Chart analysis data:
• • • •

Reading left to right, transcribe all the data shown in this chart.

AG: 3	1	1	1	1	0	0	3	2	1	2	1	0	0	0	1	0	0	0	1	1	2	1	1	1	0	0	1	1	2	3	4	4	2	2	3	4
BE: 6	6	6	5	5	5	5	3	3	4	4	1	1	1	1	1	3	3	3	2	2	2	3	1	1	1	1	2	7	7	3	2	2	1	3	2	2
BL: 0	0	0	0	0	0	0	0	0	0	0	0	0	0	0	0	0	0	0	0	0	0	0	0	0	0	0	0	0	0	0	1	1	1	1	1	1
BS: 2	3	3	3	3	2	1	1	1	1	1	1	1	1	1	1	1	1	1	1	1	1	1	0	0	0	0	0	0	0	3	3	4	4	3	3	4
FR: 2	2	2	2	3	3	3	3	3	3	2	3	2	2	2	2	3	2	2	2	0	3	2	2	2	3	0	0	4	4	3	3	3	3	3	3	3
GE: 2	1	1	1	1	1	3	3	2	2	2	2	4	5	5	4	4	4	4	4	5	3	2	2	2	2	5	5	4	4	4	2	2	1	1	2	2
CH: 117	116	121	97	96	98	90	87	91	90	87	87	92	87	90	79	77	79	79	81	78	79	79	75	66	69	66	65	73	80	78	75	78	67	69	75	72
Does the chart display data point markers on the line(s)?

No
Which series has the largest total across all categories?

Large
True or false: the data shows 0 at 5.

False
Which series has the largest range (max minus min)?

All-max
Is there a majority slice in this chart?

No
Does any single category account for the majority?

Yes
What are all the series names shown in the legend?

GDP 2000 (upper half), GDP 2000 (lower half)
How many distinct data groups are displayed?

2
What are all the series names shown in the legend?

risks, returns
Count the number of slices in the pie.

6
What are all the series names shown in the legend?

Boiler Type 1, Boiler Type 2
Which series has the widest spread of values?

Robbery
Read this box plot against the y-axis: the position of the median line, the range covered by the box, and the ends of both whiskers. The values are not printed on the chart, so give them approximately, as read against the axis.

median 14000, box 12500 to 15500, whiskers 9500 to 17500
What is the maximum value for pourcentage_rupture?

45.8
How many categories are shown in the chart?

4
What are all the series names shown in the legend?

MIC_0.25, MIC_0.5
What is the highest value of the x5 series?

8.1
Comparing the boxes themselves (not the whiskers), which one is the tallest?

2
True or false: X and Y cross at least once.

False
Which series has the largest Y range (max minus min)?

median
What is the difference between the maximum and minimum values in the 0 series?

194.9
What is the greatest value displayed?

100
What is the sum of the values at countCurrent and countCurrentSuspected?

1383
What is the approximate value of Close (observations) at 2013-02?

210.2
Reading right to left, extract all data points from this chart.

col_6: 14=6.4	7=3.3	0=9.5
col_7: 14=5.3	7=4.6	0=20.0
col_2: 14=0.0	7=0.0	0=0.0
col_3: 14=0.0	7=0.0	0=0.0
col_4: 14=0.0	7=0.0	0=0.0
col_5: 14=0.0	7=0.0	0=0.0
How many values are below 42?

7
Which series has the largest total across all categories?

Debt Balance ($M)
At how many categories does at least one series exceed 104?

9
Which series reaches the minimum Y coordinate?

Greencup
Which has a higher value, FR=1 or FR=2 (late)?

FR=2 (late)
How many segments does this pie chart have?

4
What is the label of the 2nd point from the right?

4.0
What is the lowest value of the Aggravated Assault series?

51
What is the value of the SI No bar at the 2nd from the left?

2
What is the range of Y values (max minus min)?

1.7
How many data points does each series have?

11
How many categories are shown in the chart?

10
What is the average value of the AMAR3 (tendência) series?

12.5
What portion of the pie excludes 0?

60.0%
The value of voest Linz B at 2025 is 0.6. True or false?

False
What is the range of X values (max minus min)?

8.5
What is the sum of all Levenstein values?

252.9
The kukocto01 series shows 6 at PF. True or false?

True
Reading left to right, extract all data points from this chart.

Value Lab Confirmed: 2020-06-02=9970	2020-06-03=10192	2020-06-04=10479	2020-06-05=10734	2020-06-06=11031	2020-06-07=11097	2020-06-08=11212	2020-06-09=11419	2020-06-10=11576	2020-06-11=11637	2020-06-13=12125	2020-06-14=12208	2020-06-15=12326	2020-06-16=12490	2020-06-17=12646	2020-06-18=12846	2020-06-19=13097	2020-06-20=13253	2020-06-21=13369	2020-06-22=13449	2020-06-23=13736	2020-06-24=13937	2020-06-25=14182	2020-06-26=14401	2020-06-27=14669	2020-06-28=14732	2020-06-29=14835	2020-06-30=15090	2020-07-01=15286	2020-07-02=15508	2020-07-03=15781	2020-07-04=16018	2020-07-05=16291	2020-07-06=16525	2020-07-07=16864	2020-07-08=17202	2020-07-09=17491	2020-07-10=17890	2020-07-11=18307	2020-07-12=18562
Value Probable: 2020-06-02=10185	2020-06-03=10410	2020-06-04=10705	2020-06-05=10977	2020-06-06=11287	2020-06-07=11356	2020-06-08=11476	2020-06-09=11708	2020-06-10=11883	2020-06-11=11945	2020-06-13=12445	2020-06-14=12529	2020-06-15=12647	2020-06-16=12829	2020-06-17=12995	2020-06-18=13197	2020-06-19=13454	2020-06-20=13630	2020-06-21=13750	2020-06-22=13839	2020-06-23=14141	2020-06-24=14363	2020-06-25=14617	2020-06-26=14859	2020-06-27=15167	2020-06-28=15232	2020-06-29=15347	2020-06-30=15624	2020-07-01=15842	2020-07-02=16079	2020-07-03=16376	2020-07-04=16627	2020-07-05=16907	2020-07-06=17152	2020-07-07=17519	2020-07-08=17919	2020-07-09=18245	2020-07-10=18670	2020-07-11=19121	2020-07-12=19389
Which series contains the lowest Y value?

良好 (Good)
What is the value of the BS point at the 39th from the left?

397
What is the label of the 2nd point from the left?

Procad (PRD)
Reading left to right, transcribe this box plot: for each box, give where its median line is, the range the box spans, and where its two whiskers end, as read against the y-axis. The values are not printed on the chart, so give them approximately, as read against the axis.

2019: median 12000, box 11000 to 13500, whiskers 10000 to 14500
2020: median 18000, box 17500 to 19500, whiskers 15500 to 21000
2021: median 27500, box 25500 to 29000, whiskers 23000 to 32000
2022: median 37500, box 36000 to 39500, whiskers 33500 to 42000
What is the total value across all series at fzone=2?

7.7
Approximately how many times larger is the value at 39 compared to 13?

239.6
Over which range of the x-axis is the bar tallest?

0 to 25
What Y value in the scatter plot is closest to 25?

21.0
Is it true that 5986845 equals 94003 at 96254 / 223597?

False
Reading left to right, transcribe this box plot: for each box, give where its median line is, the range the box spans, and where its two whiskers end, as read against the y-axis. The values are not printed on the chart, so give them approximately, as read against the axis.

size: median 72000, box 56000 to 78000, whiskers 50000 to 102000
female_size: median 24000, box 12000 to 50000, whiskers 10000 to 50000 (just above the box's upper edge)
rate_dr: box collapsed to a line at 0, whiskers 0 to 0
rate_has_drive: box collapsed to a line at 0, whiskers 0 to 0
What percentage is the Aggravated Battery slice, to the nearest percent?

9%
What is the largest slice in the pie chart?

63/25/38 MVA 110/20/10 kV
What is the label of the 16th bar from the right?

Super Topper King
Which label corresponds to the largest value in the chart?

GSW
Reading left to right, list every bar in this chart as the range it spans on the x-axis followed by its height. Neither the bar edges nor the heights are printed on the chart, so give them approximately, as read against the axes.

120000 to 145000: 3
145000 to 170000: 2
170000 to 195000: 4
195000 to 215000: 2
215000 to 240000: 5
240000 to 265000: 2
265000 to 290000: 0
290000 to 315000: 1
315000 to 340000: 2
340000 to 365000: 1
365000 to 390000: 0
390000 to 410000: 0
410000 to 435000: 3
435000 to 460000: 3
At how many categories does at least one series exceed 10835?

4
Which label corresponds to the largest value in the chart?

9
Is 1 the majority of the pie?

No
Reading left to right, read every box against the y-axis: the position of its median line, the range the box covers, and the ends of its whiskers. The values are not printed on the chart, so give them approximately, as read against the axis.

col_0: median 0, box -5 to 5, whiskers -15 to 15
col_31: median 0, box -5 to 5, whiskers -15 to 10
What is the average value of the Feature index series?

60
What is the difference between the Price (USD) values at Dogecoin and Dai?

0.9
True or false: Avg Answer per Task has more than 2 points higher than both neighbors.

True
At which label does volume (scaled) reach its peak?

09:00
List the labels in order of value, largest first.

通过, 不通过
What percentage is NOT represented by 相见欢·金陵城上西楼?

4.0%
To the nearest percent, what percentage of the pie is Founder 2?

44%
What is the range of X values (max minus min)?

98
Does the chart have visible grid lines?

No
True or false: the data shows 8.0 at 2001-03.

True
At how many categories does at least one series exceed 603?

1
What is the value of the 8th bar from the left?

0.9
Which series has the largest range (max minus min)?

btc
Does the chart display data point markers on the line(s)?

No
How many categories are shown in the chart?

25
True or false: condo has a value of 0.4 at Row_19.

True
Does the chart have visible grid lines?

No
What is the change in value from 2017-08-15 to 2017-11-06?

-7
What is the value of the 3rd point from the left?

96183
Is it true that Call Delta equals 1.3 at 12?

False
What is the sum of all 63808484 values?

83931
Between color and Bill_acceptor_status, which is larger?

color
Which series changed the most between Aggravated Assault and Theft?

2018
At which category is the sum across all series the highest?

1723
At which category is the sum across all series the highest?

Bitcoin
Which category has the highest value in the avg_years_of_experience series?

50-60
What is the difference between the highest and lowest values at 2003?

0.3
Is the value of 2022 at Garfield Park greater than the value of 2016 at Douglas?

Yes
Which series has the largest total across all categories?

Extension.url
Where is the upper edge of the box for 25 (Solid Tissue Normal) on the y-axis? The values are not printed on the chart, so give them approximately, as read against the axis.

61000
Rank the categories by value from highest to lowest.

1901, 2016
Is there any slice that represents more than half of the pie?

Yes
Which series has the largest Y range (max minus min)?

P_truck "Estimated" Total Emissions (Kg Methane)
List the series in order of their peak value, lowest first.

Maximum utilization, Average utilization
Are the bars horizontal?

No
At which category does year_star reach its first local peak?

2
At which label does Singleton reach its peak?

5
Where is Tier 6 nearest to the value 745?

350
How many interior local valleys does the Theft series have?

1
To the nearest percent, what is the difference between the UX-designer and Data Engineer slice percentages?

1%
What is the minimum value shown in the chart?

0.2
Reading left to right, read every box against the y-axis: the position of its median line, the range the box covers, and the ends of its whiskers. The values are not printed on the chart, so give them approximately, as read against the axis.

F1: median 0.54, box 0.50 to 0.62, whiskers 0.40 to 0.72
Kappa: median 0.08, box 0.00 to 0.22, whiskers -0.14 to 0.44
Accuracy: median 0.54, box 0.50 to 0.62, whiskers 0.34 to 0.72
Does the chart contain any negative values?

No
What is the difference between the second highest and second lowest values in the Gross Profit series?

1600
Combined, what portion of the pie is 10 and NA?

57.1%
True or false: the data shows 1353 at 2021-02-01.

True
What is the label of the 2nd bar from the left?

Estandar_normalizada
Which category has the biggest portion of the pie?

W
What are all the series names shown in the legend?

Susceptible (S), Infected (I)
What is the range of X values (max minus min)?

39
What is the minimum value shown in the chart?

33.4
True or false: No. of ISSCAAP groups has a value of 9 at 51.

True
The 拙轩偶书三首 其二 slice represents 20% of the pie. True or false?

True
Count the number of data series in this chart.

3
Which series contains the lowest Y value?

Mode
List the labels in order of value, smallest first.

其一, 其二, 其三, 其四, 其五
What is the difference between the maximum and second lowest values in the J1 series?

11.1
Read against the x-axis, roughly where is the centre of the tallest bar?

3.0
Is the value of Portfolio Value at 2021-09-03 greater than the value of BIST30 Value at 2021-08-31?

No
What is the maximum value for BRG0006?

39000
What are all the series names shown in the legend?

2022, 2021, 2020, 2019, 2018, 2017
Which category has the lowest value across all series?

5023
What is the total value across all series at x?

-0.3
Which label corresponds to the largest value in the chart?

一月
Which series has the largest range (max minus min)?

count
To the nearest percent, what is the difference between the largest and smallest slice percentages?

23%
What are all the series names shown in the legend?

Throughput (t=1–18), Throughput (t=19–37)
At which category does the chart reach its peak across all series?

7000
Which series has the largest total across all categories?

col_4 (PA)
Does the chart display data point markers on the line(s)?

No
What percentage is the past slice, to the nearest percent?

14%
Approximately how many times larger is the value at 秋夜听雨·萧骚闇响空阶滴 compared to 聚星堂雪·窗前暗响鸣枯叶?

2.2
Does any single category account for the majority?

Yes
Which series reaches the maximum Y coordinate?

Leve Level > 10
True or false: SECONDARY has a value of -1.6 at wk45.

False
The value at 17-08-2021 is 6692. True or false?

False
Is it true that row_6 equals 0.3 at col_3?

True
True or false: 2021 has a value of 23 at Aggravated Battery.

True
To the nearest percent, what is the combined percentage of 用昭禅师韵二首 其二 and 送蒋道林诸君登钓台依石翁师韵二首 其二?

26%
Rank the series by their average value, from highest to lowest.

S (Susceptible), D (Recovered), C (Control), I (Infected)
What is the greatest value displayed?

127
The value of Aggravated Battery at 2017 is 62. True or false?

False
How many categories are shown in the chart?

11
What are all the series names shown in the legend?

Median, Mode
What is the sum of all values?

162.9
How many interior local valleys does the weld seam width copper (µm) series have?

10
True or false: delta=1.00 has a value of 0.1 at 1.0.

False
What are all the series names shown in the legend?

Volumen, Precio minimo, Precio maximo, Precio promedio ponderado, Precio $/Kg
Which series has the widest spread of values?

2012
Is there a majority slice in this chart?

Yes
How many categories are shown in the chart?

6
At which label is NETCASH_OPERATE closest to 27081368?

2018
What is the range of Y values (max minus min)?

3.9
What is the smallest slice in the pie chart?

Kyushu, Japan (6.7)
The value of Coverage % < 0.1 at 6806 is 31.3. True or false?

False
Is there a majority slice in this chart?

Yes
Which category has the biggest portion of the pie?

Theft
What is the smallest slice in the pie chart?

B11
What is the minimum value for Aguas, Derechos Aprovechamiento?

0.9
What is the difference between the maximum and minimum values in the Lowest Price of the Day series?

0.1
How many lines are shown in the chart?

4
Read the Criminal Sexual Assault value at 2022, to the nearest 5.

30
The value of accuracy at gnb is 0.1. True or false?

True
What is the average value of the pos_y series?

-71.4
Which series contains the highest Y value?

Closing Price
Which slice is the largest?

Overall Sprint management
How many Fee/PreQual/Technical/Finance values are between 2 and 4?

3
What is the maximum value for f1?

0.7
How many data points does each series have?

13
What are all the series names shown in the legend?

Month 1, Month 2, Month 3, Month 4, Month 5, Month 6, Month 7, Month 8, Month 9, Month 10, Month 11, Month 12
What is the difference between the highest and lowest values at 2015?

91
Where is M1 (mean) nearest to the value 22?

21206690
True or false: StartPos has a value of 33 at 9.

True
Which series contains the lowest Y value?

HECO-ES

• • • •

Requirement: Please collect every line of the data above that contains the word "category". Case counts, so copy only lines where its capitalization matches.

Reply:
Does any single category account for the majority?
At which category is the sum across all series the highest?
At which category is the sum across all series the highest?
Which category has the highest value in the avg_years_of_experience series?
At which category does year_star reach its first local peak?
Which category has the biggest portion of the pie?
Which category has the lowest value across all series?
At which category does the chart reach its peak across all series?
Does any single category account for the majority?
Which category has the biggest portion of the pie?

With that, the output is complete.